# [Description of the task]
Please copy all of the data that follows exactly, leaving any pictures out.

# [Recorded data]
- Opening Delimiter -

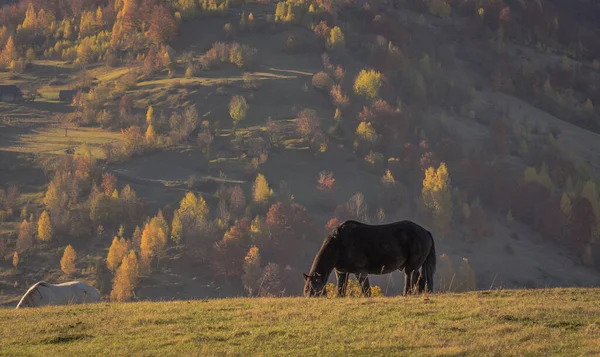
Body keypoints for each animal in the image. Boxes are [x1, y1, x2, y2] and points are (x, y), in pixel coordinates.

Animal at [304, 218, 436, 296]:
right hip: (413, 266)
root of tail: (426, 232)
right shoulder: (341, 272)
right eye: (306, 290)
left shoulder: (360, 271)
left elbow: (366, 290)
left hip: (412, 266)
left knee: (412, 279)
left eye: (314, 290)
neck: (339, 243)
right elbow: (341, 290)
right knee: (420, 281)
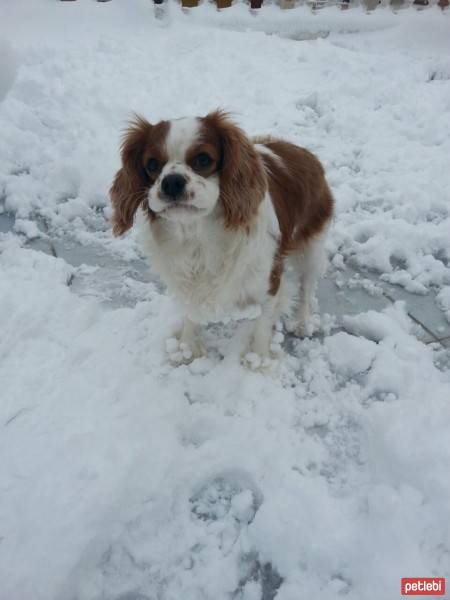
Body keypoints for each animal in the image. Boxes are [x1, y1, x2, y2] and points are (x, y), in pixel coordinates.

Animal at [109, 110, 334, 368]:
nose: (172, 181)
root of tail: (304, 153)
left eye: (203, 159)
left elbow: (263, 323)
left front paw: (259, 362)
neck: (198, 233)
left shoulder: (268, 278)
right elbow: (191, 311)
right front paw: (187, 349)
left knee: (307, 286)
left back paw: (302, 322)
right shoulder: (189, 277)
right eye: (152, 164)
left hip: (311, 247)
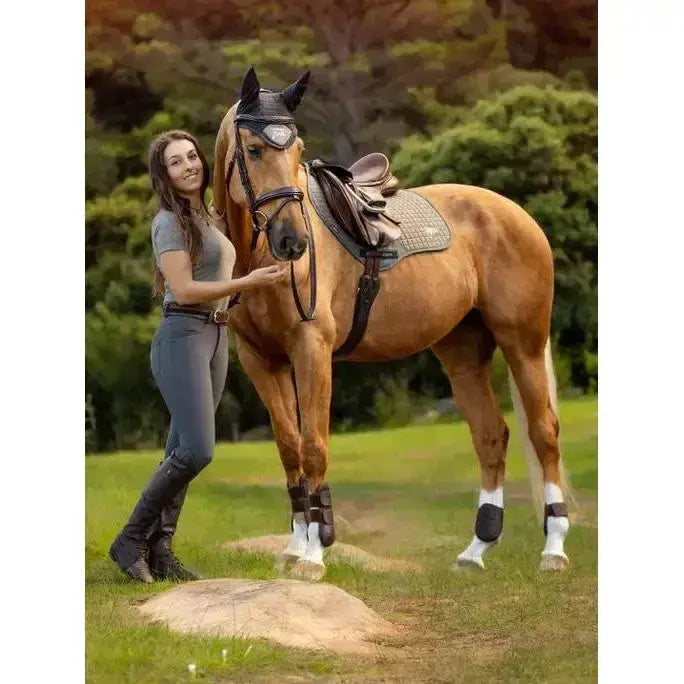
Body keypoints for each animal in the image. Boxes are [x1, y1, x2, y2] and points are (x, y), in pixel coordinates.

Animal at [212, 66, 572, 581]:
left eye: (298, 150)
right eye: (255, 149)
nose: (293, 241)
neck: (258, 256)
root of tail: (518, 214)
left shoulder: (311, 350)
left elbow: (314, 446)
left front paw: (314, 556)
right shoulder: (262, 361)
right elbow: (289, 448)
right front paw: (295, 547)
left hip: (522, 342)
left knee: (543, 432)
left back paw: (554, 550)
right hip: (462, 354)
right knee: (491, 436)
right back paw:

- Closing Delimiter -

# [Solution to this problem]
Body keypoints for each animal in the image. Boxes are [x1, y1, x2, y2] and points are (x, y), in pixel coordinates.

Animal at [304, 218, 436, 296]:
right hip: (413, 266)
root of tail: (426, 232)
right shoulder: (341, 272)
right eye: (306, 290)
left shoulder: (360, 271)
left elbow: (366, 290)
left hip: (412, 266)
left knee: (412, 279)
left eye: (314, 290)
neck: (339, 243)
right elbow: (341, 290)
right knee: (420, 281)
Body keypoints for each animal in the image. Boxes are [x1, y1, x2, y2] and points are (x, y), in pixel coordinates.

Animal at [109, 110, 334, 368]:
nose: (172, 181)
root of tail: (304, 153)
left eye: (203, 159)
left elbow: (263, 323)
left front paw: (259, 362)
neck: (198, 233)
left shoulder: (268, 278)
right elbow: (191, 311)
right front paw: (187, 349)
left knee: (307, 286)
left back paw: (302, 322)
right shoulder: (189, 277)
right eye: (152, 164)
left hip: (311, 247)
Body keypoints for each animal in the image. Boxes are [x1, y1, x2, y2] and points are (x, y), in pixel coordinates.

Animal at [212, 66, 572, 581]:
left eye: (298, 150)
right eye: (255, 149)
nose: (293, 241)
neck: (258, 256)
root of tail: (518, 214)
left shoulder: (311, 350)
left elbow: (314, 446)
left front paw: (314, 556)
right shoulder: (262, 361)
right elbow: (289, 448)
right front paw: (295, 547)
left hip: (522, 342)
left knee: (543, 432)
left back paw: (554, 550)
right hip: (462, 354)
right knee: (491, 436)
right back paw:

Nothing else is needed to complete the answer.